SAN FRANCISCO (Reuters) - Squabbling between surviving members of the 1960s rock band The Doors is serious enough that a lawsuit over an insurance policy covering “advertising injury” should proceed, a federal appeals court ruled on Tuesday.
The band tried to carry on after its lead singer, Jim Morrison, died in 1971, but eventually split up. In recent years drummer John Densmore has waged a legal fight against guitarist Robby Krieger and keyboardist Ray Manzarek over their touring as “The Doors of the 21st Century.” A judge eventually told them to stop using that name.

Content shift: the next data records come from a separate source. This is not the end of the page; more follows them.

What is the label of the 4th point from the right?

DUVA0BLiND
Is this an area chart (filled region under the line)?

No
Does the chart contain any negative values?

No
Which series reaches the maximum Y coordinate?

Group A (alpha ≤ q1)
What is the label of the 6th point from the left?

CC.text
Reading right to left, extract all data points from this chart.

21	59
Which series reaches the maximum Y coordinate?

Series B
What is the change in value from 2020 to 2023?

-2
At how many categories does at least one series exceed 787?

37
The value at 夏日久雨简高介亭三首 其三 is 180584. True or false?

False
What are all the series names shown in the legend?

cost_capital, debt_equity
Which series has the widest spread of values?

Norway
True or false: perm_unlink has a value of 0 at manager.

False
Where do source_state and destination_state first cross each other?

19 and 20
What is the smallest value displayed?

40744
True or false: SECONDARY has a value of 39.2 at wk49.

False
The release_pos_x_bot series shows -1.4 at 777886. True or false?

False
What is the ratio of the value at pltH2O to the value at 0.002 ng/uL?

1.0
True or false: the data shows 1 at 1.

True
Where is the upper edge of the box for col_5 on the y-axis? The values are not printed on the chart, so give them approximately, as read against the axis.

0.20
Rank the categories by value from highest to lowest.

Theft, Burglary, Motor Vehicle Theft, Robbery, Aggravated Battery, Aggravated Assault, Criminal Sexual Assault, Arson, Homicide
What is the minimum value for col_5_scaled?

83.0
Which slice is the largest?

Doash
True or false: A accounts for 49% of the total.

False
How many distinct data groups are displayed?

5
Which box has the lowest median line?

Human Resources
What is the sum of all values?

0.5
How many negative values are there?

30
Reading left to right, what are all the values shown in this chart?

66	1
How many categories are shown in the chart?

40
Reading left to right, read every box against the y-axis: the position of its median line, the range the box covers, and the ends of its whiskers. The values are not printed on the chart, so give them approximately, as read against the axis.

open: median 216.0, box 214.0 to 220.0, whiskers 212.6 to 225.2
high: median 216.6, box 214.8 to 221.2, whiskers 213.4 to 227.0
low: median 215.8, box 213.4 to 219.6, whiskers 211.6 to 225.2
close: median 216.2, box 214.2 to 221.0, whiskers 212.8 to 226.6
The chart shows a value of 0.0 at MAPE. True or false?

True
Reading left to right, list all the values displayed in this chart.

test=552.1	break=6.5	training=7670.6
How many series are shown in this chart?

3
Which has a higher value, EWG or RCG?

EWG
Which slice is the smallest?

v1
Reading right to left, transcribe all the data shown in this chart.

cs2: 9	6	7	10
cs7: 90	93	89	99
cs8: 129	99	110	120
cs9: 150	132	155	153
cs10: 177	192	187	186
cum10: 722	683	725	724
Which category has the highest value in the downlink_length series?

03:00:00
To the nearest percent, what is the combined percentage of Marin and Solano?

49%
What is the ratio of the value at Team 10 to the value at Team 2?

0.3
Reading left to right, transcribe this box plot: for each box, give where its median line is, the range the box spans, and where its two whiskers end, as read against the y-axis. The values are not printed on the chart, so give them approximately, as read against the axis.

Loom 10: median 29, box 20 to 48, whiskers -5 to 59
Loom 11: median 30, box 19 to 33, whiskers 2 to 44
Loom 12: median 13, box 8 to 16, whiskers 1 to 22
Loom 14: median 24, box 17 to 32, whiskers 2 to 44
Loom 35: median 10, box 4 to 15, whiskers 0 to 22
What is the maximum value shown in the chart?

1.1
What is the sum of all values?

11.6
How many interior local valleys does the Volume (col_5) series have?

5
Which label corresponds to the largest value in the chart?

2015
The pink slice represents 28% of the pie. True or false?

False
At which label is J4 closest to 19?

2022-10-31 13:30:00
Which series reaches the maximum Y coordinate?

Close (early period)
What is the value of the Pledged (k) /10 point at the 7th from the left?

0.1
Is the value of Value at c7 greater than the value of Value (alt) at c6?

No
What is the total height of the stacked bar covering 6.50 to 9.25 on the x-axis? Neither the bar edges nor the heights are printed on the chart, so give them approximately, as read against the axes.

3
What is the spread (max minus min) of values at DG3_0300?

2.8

According to court papers, the Densmore lawsuit cost Manzarek and Doors Touring, Inc. more than $3 million in legal fees. Amid that fight, Manzarek filed an insurance claim.
Manzarek, who played distinctive organ riffs on such hits as “Light My Fire,” took out a commercial liability insurance policy in 2002 to 2003 from St. Paul Fire and Marine Insurance Company.
That policy included protection against advertising injury, which refers to losses from things such as slander, libel and privacy infringement.
Manzarek notified the insurance firm of Densmore’s suit in 2003, but the firm declined to provide insurance coverage. The keyboardist, who lives north of San Francisco, sued for breach of contract and in 2006 a district court dismissed the case.
On Tuesday, the U.S. 9th Circuit Court of Appeals overruled that decision, saying the lower court should review Manzarek’s complaint.